Despite the hardship of the few years she gave in service she wouldn’t exchange her young life for that of Queen Victoria. She relished the memory of her days at school. Her mistress was a real lady and her father used to doff his hat to her the same as if she was the priest. Her youthful days before she went out working were all sunshine. Strolling by the river bank, gathering hurts (whortleberries) in Merry’s wood in October or courting on the grassy slopes of the railway on a Sunday evening fair; Sunday nights too at the dances in a neighbour’s kitchen. The tapping on the flagged floor to the music of the Kerry slide and the mad wheel at the end of the hornpipe. She was back in those days again as she lilted or sang a verse of one of the songs which used to punctuate the set dances:
When the roses bloom again down by the willow,
and a robin redbreast sings his sweet refrain,
For the sake of auld lang syne,
I’ll be with you sweetheart mine,
I’ll be with you when the roses bloom again.

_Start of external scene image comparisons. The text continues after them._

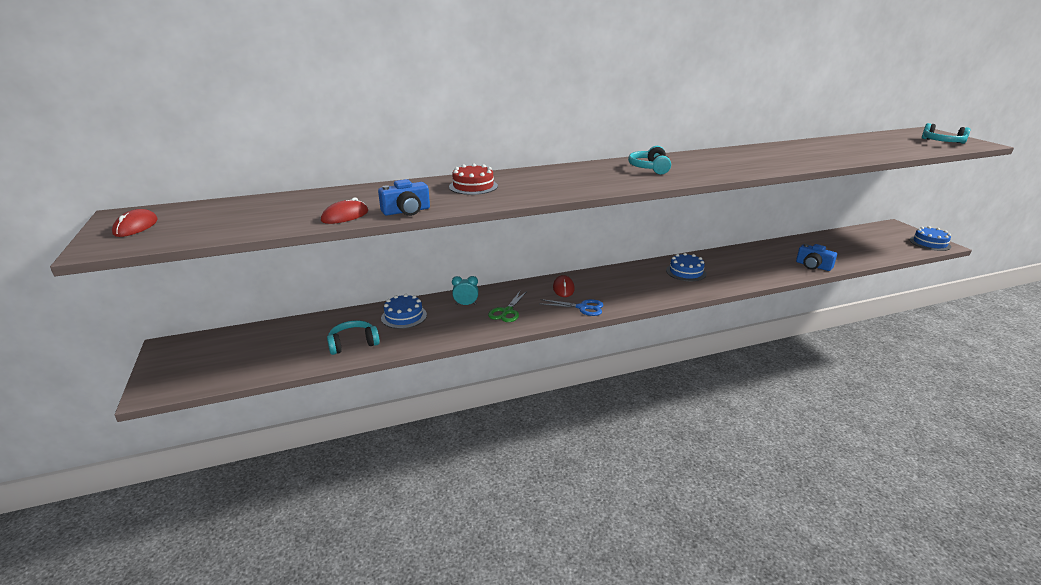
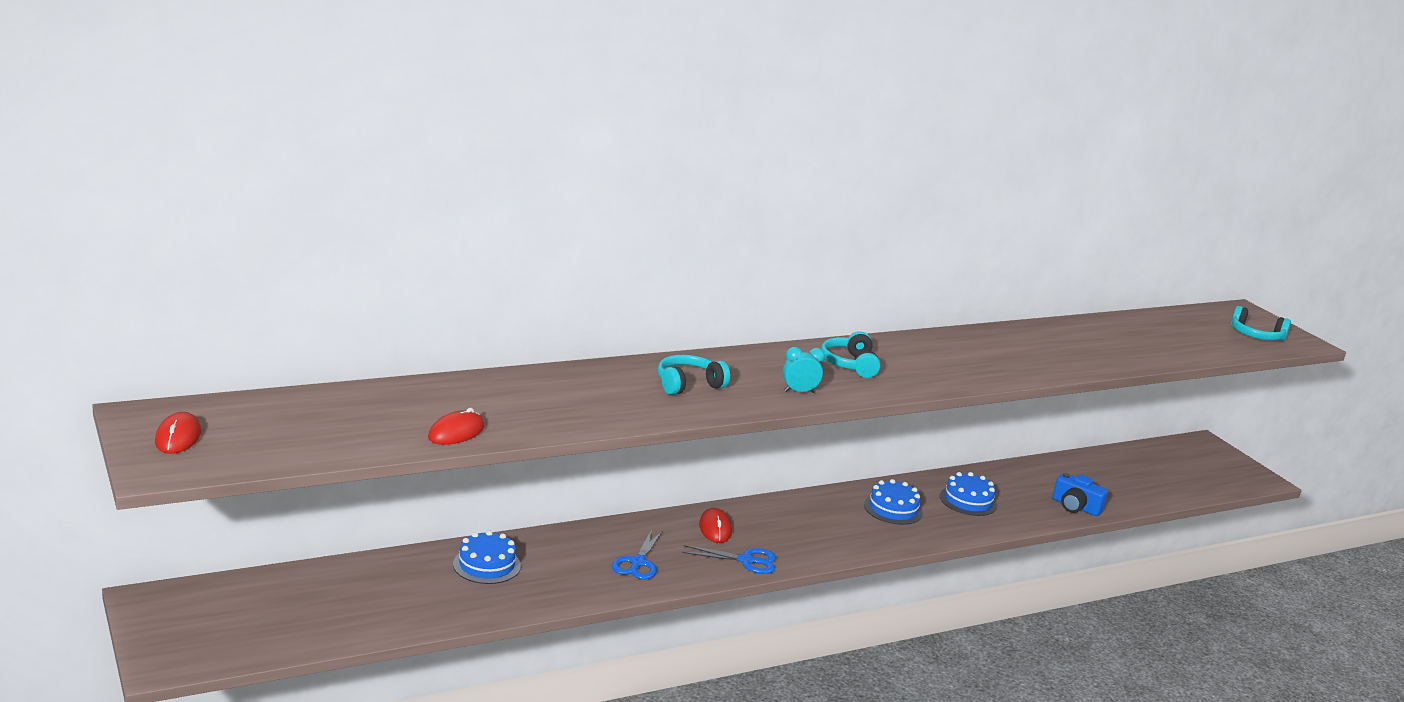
camera: 10 degrees left, 5 degrees down
turquoise headphones [327,320,380,355] -> turquoise headphones moved to [658,354,730,395]
blue camera [378,179,430,216] -> none
red cake [449,163,498,195] -> none
turquoise clock [452,276,478,305] -> turquoise clock moved to [783,347,825,393]
green scissors [488,291,527,322] -> blue scissors [612,530,662,580]
blue cake [910,226,951,251] -> blue cake moved to [940,472,997,516]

When her brother married in his small farm the dowry his wife brought him came to her and enabled her to marry into this house, where she met a lovable man, God be good to him, and where she never saw a hungry day.
When I looked around the old kitchen it reminded me of the house where my grandfather was born in Gallaun. The same small window in a wall that seemed three feet thick. The open door to allow in the light, and the closed half-door to keep the small animals and the fowl out. Two hens and a cock perched on the half-door as we were eating on the first day and seemed to complain bitterly that they were hungry and why weren’t they getting something. With a ‘hurnish’ from the woman of the house and a flapping of wings they were gone. About three feet out from the fire wall and at a person’s height there was a round beam, the thickness of a telegraph pole, extending from side wall to side wall. Over the fire and resting on the beam there was a six-foot wide wickerwork canopy tapering up to the chimney outlet. It was plastered over and whitewashed like the beam and the walls of the kitchen. At each side of the canopy the beam was boarded into the fire wall so that there was a place to store things. On one side was the donkey’s tackling and on the other side the harness for the horse. The door to the bedroom was at the side of the fire and at the other end of the kitchen in the middle of the wall was the door to the second room very often used as a dairy. High up on the same wall was another door reached by a ladder, to the loft where the son slept.